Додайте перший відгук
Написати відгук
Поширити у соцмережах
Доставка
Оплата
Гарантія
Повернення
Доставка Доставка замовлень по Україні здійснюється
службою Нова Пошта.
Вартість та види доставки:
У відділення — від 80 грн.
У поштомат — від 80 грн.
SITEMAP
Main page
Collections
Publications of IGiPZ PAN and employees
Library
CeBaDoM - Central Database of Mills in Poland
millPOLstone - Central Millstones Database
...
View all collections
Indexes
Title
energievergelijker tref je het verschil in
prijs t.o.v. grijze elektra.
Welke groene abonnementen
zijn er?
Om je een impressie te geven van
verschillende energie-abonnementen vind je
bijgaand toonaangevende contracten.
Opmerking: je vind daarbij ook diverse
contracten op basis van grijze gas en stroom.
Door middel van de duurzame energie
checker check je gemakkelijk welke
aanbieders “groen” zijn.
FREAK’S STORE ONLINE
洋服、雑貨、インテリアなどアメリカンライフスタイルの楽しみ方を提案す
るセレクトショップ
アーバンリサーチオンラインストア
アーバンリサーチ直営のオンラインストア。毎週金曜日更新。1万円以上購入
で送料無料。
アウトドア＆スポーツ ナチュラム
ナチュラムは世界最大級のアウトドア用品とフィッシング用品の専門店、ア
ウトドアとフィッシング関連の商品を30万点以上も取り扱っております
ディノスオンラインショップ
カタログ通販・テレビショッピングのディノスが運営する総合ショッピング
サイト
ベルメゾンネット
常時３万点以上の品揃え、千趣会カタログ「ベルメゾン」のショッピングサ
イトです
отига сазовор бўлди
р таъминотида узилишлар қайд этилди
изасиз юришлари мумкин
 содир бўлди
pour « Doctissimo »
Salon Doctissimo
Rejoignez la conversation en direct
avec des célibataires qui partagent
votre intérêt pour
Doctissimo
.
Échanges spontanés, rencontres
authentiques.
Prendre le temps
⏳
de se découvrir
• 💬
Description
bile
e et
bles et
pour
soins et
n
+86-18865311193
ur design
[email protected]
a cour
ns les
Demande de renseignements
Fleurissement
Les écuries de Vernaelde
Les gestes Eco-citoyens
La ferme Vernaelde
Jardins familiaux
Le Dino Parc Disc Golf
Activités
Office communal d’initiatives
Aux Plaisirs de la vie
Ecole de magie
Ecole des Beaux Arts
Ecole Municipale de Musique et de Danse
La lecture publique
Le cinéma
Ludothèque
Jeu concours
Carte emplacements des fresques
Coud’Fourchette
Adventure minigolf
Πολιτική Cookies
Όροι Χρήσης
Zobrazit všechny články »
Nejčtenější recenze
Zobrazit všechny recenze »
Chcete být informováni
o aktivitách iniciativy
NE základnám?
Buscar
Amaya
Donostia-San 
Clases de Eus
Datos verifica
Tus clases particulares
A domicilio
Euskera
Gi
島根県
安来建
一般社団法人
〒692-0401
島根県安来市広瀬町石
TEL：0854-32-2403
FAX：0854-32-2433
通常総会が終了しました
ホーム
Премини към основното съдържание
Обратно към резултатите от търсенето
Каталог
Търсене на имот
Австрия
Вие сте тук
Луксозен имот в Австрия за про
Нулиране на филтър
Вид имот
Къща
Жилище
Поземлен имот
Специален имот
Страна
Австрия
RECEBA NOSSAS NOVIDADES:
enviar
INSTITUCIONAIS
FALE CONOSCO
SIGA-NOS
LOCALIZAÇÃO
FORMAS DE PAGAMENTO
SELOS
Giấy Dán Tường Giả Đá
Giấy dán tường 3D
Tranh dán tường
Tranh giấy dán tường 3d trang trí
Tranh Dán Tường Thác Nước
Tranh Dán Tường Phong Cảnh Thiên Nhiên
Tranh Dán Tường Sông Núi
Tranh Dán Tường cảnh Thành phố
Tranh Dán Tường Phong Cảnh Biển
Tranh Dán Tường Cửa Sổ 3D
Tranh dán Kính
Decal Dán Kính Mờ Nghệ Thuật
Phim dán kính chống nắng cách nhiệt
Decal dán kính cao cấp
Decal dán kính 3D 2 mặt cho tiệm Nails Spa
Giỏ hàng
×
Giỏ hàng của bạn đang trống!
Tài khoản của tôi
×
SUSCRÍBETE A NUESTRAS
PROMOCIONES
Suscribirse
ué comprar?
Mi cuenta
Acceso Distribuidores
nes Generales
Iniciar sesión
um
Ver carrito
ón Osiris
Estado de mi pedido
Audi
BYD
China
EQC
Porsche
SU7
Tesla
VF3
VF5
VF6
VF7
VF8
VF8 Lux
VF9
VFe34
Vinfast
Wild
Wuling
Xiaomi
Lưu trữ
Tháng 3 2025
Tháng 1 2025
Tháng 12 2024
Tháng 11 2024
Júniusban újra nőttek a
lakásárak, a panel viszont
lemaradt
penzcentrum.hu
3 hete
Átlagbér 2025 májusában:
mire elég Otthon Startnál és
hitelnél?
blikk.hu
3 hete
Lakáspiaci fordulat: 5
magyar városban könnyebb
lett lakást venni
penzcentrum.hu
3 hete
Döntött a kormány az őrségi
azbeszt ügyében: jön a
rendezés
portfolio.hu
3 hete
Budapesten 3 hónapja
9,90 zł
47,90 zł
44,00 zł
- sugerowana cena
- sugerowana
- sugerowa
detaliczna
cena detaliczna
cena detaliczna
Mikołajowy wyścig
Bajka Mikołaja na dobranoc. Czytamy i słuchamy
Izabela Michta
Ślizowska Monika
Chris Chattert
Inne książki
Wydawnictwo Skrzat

-.-.-

WHAT NEEDS TO BE DONE
How many lines in these entries hold the string "recenze"? Answer with the number alone.

WRITTEN SOLUTION
2